La mobilité professionnelle est une composante de l’activité. Elle doit pouvoir s’exercer au sein de l’entreprise ou à l’extérieur. Entretien professionnel, bilan de parcours, conseil en évolution, sont autant de droits et de devoirs, pour lesquels les cadres doivent pouvoir s’appuyer sur les services de leur association, l’APEC.
La question de la fin du contrat de travail, des conditions de départ, de la durée du préavis et du montant de l’indemnité de départ doivent tenir compte de l’ancienneté, des fonctions exercées et de l’engagement dans la fonction. Pour la rupture conventionnelle, un droit est ouvert au bénéfice du salarié sous réserve d’une condition d’ancienneté définie par les branches. De même, l’aménagement de la fin de carrière doit permettre de sécuriser la transition vie professionnelle/retraite.
L’entretien d’évaluation est un rendez-vous essentiel qui doit avoir lieu au moins une fois par an. Il doit favoriser la liberté d’expression et contribuer à améliorer l’organisation du travail. Pour les managers, l’entretien est un véritable acte de management qui doit être reconnu et pris en compte dans les missions.
La question de l’existence d’une représentation dédiée (collège spécifique, délégué syndical supplémentaire…) se pose comme une nécessité au vu de la réalité sociologique qui a vu exploser le nombre de managers et d’experts.
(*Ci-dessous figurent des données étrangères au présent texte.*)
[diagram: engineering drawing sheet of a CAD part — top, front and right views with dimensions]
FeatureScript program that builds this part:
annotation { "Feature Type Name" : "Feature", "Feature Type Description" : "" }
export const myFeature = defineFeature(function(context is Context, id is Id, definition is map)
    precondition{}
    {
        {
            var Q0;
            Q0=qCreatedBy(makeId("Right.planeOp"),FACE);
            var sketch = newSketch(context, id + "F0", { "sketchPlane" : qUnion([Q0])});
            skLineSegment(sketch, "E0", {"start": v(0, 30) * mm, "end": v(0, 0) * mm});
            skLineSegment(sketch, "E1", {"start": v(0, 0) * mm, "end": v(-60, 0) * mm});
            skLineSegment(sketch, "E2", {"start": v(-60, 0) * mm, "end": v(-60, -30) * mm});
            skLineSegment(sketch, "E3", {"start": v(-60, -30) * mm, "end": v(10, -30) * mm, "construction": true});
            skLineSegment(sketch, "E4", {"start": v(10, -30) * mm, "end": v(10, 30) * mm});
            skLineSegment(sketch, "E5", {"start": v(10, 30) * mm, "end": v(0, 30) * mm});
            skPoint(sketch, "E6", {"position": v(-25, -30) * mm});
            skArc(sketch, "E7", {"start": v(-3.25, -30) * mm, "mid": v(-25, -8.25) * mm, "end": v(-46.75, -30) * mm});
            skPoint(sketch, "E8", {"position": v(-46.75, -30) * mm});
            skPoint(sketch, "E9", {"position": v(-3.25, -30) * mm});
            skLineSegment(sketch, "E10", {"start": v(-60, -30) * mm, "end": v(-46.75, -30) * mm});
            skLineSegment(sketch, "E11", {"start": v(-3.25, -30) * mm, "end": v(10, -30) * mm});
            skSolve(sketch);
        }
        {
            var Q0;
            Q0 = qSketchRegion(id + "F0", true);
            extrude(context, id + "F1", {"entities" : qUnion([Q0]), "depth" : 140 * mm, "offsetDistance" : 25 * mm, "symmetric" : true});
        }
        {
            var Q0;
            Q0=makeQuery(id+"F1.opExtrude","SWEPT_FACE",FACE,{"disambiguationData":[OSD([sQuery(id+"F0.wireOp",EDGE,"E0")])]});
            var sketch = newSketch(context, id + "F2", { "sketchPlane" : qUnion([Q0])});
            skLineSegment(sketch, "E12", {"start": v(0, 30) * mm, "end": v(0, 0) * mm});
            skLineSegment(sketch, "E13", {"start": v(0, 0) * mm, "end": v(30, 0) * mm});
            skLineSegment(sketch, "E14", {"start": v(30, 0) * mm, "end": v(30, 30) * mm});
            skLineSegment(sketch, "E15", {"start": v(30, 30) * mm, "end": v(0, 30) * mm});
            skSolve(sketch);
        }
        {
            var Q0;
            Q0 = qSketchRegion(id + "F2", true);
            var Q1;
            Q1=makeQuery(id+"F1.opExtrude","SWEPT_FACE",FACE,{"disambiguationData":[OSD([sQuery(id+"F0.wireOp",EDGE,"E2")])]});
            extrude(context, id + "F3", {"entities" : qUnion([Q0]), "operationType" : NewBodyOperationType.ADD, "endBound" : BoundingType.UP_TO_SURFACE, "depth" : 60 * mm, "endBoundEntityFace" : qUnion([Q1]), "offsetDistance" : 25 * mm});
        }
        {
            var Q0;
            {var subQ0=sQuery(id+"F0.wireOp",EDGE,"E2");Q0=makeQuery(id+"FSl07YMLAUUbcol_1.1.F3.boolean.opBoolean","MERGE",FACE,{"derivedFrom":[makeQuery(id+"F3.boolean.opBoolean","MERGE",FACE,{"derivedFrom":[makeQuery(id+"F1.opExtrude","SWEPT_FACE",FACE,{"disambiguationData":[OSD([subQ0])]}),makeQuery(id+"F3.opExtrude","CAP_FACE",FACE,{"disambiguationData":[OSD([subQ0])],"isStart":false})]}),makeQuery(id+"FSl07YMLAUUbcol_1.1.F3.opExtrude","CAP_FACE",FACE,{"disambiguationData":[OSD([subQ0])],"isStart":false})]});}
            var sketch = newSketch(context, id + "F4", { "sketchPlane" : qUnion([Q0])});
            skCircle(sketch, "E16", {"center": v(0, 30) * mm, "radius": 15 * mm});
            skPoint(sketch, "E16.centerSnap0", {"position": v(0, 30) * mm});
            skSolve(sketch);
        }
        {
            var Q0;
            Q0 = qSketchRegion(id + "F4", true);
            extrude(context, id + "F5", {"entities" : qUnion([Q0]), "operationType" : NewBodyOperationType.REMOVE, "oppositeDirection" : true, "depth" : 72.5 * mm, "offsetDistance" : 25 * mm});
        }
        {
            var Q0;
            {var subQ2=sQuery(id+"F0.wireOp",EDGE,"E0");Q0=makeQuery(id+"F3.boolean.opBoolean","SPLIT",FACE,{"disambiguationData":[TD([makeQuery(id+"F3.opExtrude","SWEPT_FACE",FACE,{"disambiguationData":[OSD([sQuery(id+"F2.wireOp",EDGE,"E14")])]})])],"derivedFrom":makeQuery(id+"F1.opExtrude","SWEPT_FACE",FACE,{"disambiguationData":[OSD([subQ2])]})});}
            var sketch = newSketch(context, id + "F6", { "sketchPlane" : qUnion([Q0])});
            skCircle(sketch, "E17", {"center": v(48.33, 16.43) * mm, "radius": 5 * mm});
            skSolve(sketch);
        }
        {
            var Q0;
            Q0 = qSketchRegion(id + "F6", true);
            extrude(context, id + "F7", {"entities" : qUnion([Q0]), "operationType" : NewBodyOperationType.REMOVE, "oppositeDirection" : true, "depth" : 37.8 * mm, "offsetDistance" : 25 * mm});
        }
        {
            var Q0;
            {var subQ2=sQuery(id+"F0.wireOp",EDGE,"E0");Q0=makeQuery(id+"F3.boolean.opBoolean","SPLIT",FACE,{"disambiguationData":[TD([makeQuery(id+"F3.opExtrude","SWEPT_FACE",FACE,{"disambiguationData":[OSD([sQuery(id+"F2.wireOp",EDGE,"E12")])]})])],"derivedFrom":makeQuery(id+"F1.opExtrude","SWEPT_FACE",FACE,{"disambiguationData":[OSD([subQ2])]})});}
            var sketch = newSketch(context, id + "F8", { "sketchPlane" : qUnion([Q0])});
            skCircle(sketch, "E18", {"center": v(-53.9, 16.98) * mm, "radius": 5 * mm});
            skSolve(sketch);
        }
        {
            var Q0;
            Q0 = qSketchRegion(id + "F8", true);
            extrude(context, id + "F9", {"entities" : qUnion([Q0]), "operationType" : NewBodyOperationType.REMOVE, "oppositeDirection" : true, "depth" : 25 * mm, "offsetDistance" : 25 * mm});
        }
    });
Pour les TPE (très petites entreprises), la question de la place des cadres dans les Commissions paritaires régionales interprofessionnelles (CPRI) doit être traitée par un collège dédié. Enfin, au niveau des prud’hommes, l’existence d’un collège encadrement doit être adaptée aux nouvelles règles de désignation par les organisations et basée sur la représentativité nationale.
LE MODE OPÉRATOIRE
La négociation interprofessionnelle doit prévoir la définition d’un cadre de référence avec un engagement de négociations dans les branches professionnelles. La date butoir de la mise en cohérence des textes est fixée au 1er janvier 2018. Des engagements en termes d’égalité professionnelle hommes/femmes, de non-discrimination, de taux d’activité des seniors, d’insertion professionnelle des jeunes sont fixés au plan national interprofessionnel. Un comité de suivi paritaire est mis en place.